··· GIVEN RECORDS

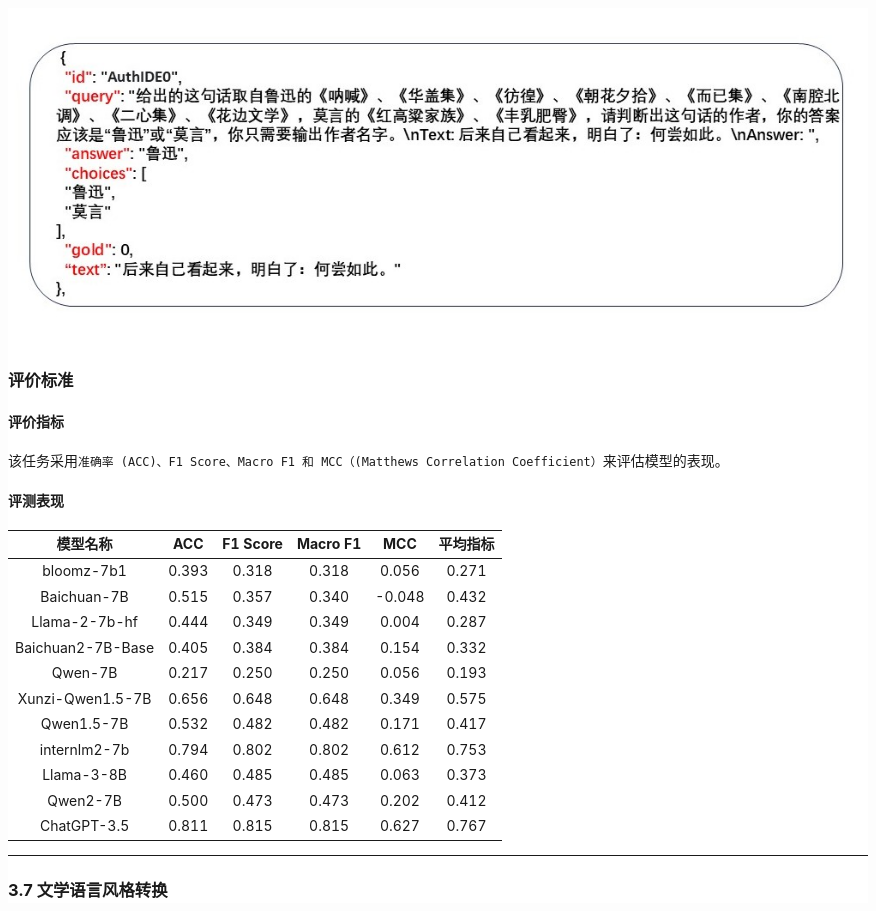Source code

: ![文学作品风格预测（AuthIDE）数据样例](static/AuthIDE_sample.jpg)

### 评价标准

#### 评价指标
该任务采用`` 准确率 (ACC)、F1 Score、Macro F1 和 MCC（(Matthews Correlation Coefficient） ``来评估模型的表现。  

#### 评测表现

| 模型名称          | ACC   | F1 Score | Macro F1 | MCC   | 平均指标 |
|:-----------------------:|:-----------:|:--------------:|:--------------:|:-----------:|:--------------:|
| bloomz-7b1       | 0.393    | 0.318       | 0.318       | 0.056    | 0.271       |
| Baichuan-7B      | 0.515         | 0.357            | 0.340            | -0.048         | 0.432            |
| Llama-2-7b-hf    | 0.444    | 0.349       | 0.349       | 0.004    | 0.287       |
| Baichuan2-7B-Base| 0.405    | 0.384       | 0.384       | 0.154    | 0.332       |
| Qwen-7B          | 0.217     | 0.250       | 0.250       | 0.056    | 0.193       |
| Xunzi-Qwen1.5-7B | 0.656    | 0.648       | 0.648       | 0.349    | 0.575        |
| Qwen1.5-7B       | 0.532    | 0.482       | 0.482       | 0.171    | 0.417       |
| internlm2-7b     | 0.794     | 0.802       | 0.802       | 0.612    | 0.753       |
| Llama-3-8B       | 0.460    | 0.485       | 0.485       | 0.063    | 0.373       |
| Qwen2-7B         | 0.500       | 0.473          | 0.473       | 0.202    | 0.412       |
| ChatGPT-3.5         | 0.811      | 0.815         | 0.815       | 0.627    | 0.767       |


---


### 3.7 文学语言风格转换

······

When you reproduce the data shown above, keep each line exact and omit every picture.

◆ **RESPONSE AREA**:
Source code

: ![文学作品风格预测（AuthIDE）数据样例](static/AuthIDE_sample.jpg)

### 评价标准

#### 评价指标
该任务采用`` 准确率 (ACC)、F1 Score、Macro F1 和 MCC（(Matthews Correlation Coefficient） ``来评估模型的表现。  

#### 评测表现

| 模型名称          | ACC   | F1 Score | Macro F1 | MCC   | 平均指标 |
|:-----------------------:|:-----------:|:--------------:|:--------------:|:-----------:|:--------------:|
| bloomz-7b1       | 0.393    | 0.318       | 0.318       | 0.056    | 0.271       |
| Baichuan-7B      | 0.515         | 0.357            | 0.340            | -0.048         | 0.432            |
| Llama-2-7b-hf    | 0.444    | 0.349       | 0.349       | 0.004    | 0.287       |
| Baichuan2-7B-Base| 0.405    | 0.384       | 0.384       | 0.154    | 0.332       |
| Qwen-7B          | 0.217     | 0.250       | 0.250       | 0.056    | 0.193       |
| Xunzi-Qwen1.5-7B | 0.656    | 0.648       | 0.648       | 0.349    | 0.575        |
| Qwen1.5-7B       | 0.532    | 0.482       | 0.482       | 0.171    | 0.417       |
| internlm2-7b     | 0.794     | 0.802       | 0.802       | 0.612    | 0.753       |
| Llama-3-8B       | 0.460    | 0.485       | 0.485       | 0.063    | 0.373       |
| Qwen2-7B         | 0.500       | 0.473          | 0.473       | 0.202    | 0.412       |
| ChatGPT-3.5         | 0.811      | 0.815         | 0.815       | 0.627    | 0.767       |


---


### 3.7 文学语言风格转换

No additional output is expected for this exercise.